Diffusion models代码解读:入门与实战
前言:作为内容生产重要的一部分,生成相似图像是一项有意义的工作,例如很多内容创作分享平台单纯依赖用户贡献的图片已经不够了,最省力的方法就是利用已有的图片生成相似的图片作为补充。这篇博客详细解读基于Stable Diffusion生成相似图片的原理和代码。
目录
原理详解
代码实战
环境安装
代码运行
参数解读
快速体验
效果展示
代码解读
模型加载
图像加噪
分类器引导
原理详解
首先读者需要熟悉Stable Diffusion的原理,这部分的可以参考我之前的博客:
Diffusion models代码实战:从零搭建自己的扩散模型_diffusion model 自己-CSDN博客
在Stable Diffusion 中,latent域注入了text condition;在相似图像生成的任务中,把这个text condition替换成Image conditon:
推理的时候,会先在图片中加入噪声,这个添加噪声的程度会用noise_level参数控制。然后把这个加噪过的图片embedding输入到模型中。
原理就这么简单……
代码实战
环境安装
pip install git+https://github.com/lllcho/image_variation.git
pip install modelscope代码运行
from modelscope.pipelines import pipeline
from modelscope.outputs import OutputKeys
from PIL import Image
from image_variation import modelscope_warpper
model = 'damo/cv_image_variation_sd'
pipe = pipeline('image_variation_task', model=model, device='gpu',auto_collate=False,model_revision='v1.1.0')
out=pipe('https://vision-poster.oss-cn-shanghai.aliyuncs.com/lllcho.lc/data/test_data/sunset-landscape-sky-colorful-preview.jpg')
imgs=out[OutputKeys.OUTPUT_IMGS]
imgs[0].save(f'result.jpg')参数解读
pipeline调用时的可调参数:
num_inference_steps: int, 默认为20
guidance_scale:float, 默认5.0
num_images_per_prompt:默认为1,每次调用返回几张图,可根据显存大小调整
seed:默认为None,int类型,取值范围[0, 2^32-1]
height::默认值512
width:默认值512
noise_level: int,默认值为0, 取值范围[0,999],表示像输入图像中加入噪声,值越大噪声越多,生成结果与输入图像的相似度越低快速体验
https://modelscope.cn/studios/iic/image_variation/summary
效果展示
输入的图像:
输出的图像
代码解读
代码地址:https://modelscope.cn/studios/iic/image_variation/summary
模型加载
scheduler = UniPCMultistepScheduler(beta_start=0.00085,beta_end=0.012,beta_schedule='scaled_linear')
vae = AutoencoderKL.from_pretrained(ckpt_dir, subfolder='vae')
vae.eval()
unet = UNet2DConditionModel.from_pretrained(ckpt_dir, subfolder='unet')

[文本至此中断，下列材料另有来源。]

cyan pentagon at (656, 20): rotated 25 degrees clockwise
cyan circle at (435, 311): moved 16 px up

cond_model, preprocess_train, preprocess_val = open_clip.create_model_and_transforms('ViT-H-14',
pretrained=osp.join(ckpt_dir,'CLIP-ViT-H-14-laion2B-s32B-b79K/open_clip_pytorch_model.bin') 图像加噪
对输入的图片embedding加噪后输入到模型中:
def noise_image_embeddings(self,image_embeds,noise_level,generator=None):
noise = randn_tensor(image_embeds.shape, generator=generator, device=image_embeds.device, dtype=image_embeds.dtype)
noise_level = torch.tensor([noise_level] * image_embeds.shape[0], device=image_embeds.device)

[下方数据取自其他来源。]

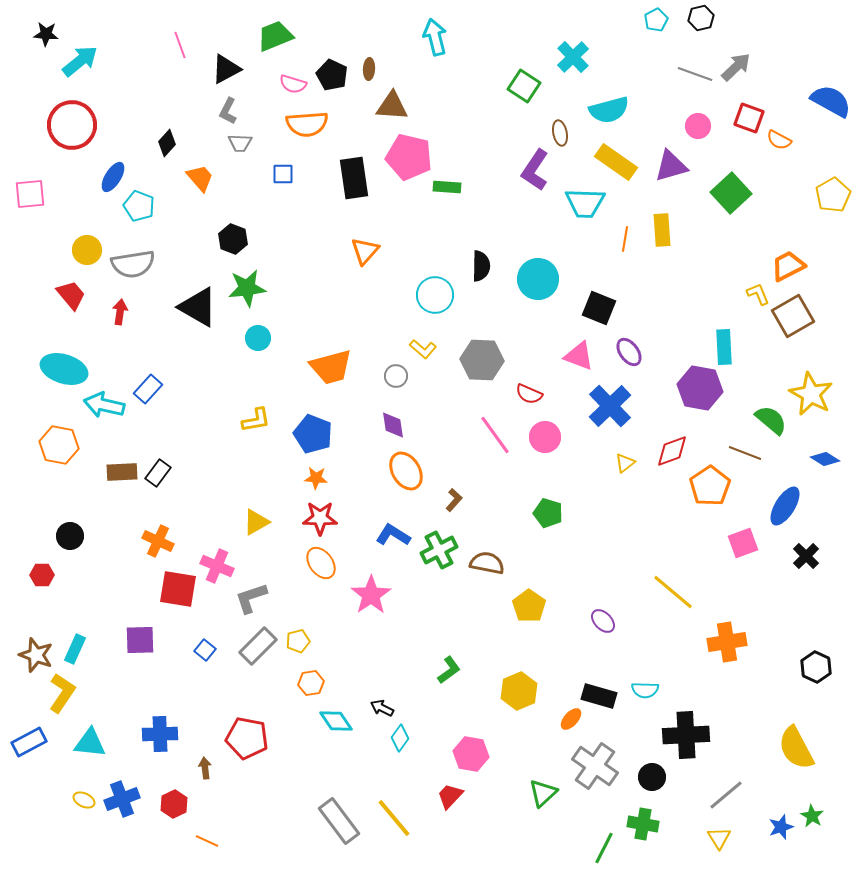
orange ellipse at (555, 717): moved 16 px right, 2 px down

meanstd=torch.from_numpy(np.load(self.norm_file)[None]).to(device=image_embeds.device, dtype=image_embeds.dtype)
mean,std=torch.chunk(meanstd,2,dim=1)
#scale
image_embeds-=mean
image_embeds/=std
image_embeds=self.scheduler.add_noise(image_embeds,noise,noise_level)
#unscale
image_embeds*=std
image_embeds+=mean
return image_embeds分类器引导
和text condition 一样,这里也有“negative prompt”的分类器引导。
图像的“negative prompt”是用masked image替代的,maked image用了一个图片值全0的图片表示:
mask=torch.ones(2,1,height//8,width//8,device=self.device,dtype=self.dtype)
masked_img=torch.zeros(2,3,height,width,device=self.device,dtype=self.dtype)
masked_image_latents = self.vae.encode(masked_img).latent_dist.sample()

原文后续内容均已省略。